At the line with "FIGURE 5 | (A)", start transcribing; stop after the last line of the data below. Keep it exact and leave pictures out.
START MATERIAL TO PROCESS
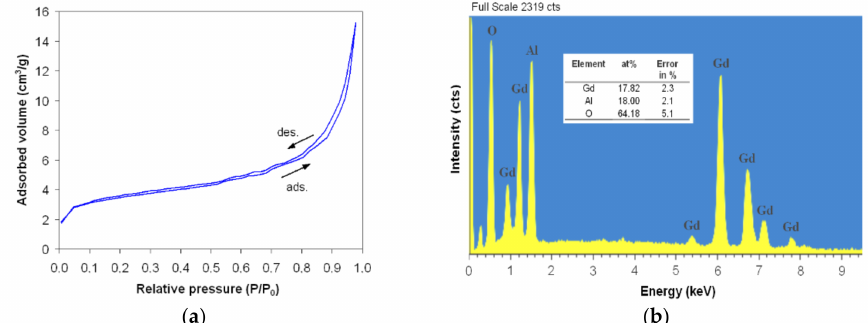
Figure 5. N 2 adsorption/desorption isotherms ( a ) and EDX spectrum with the analyzed elements ( b ) for gadolinium aluminate powder, heat treated at 1000 ◦ C for 7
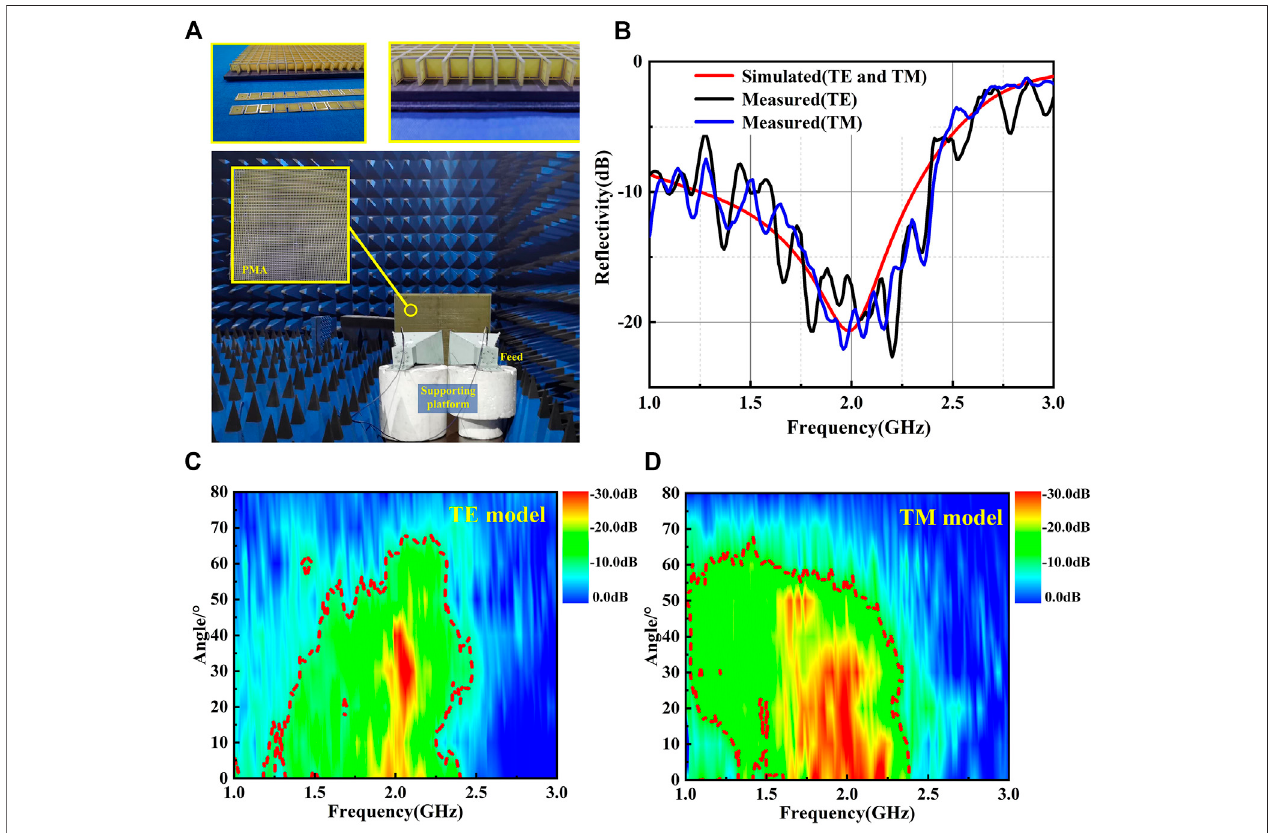
FIGURE 5 | (A) The fabricated prototype of the MA and the measured environment of oblique incidence. (B) Comparison between simulated and measured re fl ectivity spectra under normal incidence. Measured re fl ectivity spectrum varied with different incident angles under (C) TE and (D) TM polarized waves.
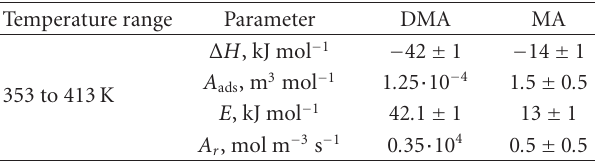
Table 2: Arrhenius equation parameters for the PCO of DMA and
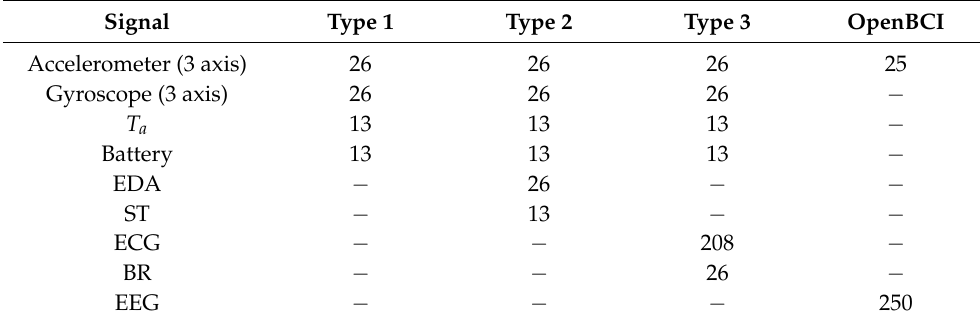
Table 4. Sampling frequency ( Hz ) used for each input signal. Signal Type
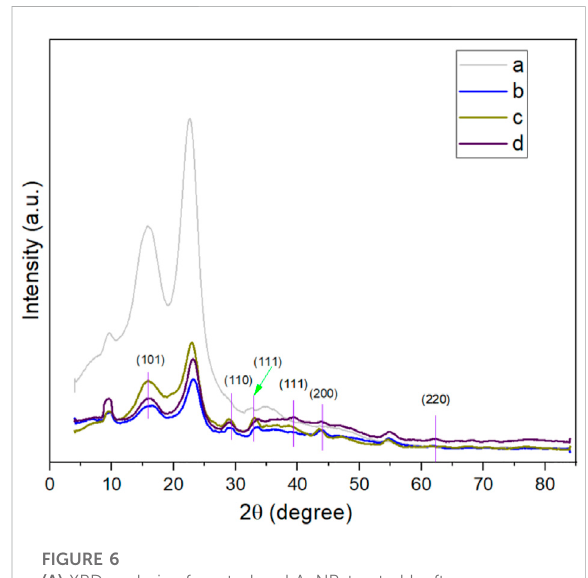
FIGURE 6 (A) XRD analysis of control and AgNP-treated kraft papers.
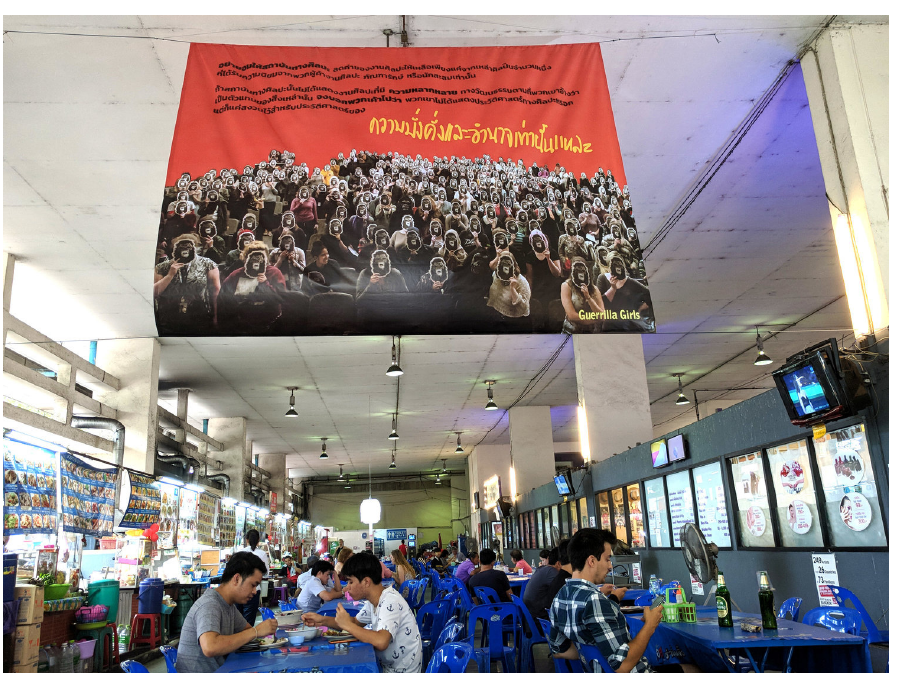
Figure 9. Wealth and Power by the Guerrilla Girls hanging in the food court at Bangrak Bazaar market (September 2018). Photo courtesy of LIV_ID.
END MATERIAL TO PROCESS
◆ ANSWER:
FIGURE 5 | (A) The fabricated prototype of the MA and the measured environment of oblique incidence. (B) Comparison between simulated and measured re fl ectivity spectra under normal incidence. Measured re fl ectivity spectrum varied with different incident angles under (C) TE and (D) TM polarized waves.
Table 2: Arrhenius equation parameters for the PCO of DMA and
Table 4. Sampling frequency ( Hz ) used for each input signal. Signal Type
FIGURE 6 (A) XRD analysis of control and AgNP-treated kraft papers.
Figure 9. Wealth and Power by the Guerrilla Girls hanging in the food court at Bangrak Bazaar market (September 2018). Photo courtesy of LIV_ID.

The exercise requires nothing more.